Elesina noted the use of the past participle. It was as near as he would come to denying the continuing function of Clara. Really, he was almost too tactful. She closed her eyes in sudden giddiness, and she was back in the doctor's chamber, now lying on the examining table. In her fantasy she raised her knees, and his clinical fingers deftly searched.

"Irving!" she exclaimed in a rasping tone as she opened her eyes. "Do you have any place that we could go? I loathe hotels." He reached at once to take her hand, but she drew it quickly back. "Please, no preliminaries. But we'd better go now. I might change my mind."

"I don't think you're going to regret this." She rose, and he helped her into her coat. "I have a house in the West Fifties. It's empty, but furnished. They clean it every morning. I use it to store things I haven't room for at home. It's a bit heterogeneous but entirely comfortable."
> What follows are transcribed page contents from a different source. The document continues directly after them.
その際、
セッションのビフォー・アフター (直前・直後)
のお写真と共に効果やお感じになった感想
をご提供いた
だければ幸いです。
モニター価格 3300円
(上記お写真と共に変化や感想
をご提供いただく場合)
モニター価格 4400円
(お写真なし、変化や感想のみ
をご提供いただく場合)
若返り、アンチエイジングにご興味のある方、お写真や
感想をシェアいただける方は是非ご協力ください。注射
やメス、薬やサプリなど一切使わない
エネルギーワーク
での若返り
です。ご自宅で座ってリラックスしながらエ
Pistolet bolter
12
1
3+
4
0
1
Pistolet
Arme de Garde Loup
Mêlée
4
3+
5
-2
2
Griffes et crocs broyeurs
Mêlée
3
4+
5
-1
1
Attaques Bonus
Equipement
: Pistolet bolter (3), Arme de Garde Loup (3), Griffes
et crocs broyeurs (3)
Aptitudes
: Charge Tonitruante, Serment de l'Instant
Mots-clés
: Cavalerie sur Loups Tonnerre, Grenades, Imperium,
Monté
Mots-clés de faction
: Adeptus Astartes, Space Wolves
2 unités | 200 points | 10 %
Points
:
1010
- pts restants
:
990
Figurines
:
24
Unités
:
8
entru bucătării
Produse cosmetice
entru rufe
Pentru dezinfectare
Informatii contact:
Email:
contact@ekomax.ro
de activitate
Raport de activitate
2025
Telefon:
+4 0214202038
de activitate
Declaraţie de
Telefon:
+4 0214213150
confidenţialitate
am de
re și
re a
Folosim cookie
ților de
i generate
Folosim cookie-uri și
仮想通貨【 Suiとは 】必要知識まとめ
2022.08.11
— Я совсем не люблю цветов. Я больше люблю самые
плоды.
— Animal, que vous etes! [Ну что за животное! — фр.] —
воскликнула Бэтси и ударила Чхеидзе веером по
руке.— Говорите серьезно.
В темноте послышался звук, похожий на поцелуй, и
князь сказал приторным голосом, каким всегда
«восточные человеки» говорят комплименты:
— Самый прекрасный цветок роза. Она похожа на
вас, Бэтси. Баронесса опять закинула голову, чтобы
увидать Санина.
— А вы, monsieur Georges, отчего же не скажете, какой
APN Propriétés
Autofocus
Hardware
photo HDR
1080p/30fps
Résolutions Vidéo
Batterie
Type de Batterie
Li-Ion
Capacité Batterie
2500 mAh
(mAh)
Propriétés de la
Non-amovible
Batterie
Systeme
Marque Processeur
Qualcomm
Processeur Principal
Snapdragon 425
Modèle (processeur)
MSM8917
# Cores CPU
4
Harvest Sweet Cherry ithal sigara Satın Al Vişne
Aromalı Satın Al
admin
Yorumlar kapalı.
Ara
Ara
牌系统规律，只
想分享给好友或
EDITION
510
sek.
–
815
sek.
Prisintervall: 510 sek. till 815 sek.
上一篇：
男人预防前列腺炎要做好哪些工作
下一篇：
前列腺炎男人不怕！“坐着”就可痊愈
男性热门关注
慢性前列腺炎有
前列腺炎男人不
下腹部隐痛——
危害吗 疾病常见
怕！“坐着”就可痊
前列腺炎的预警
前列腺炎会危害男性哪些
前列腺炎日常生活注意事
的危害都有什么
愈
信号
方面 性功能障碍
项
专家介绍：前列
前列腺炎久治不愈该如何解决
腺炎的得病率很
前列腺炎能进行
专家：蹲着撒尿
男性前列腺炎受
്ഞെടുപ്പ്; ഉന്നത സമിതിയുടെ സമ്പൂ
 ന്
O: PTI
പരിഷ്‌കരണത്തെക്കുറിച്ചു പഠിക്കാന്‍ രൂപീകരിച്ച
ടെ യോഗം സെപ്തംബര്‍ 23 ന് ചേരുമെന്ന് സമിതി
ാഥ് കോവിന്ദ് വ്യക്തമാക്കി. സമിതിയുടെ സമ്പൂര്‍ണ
After that he had the sense to be silent until they arrived at his house. It was in a huge Louix XIV canopied bed, in a chamber filled with baroque armoires and tapestried bergères, with the fading winter sunlight filtered through silk curtains, that Elesina tested the identity of her fantasy doctor with Irving Stein. Like all her other experiments it had its elements of disappointment. But it was not as bad as she had feared it might be in the renewed sobriety of the taxi ride from the art gallery.

7

Irving Stein sat in his office, thirty floors above Broad Street, turning the illuminated pages of a fourteenth-century book of hours, made for a king's brother. No matter what his perturbation of mind, he could usually find consolation in the primitive figures of saints in golden orbs, equally at peace whether feeding birds on tiny emerald lawns under fairy-castle towers or lying prone on flaming braziers. "Everything can be made to fit," he would say, "if only one sees the whole."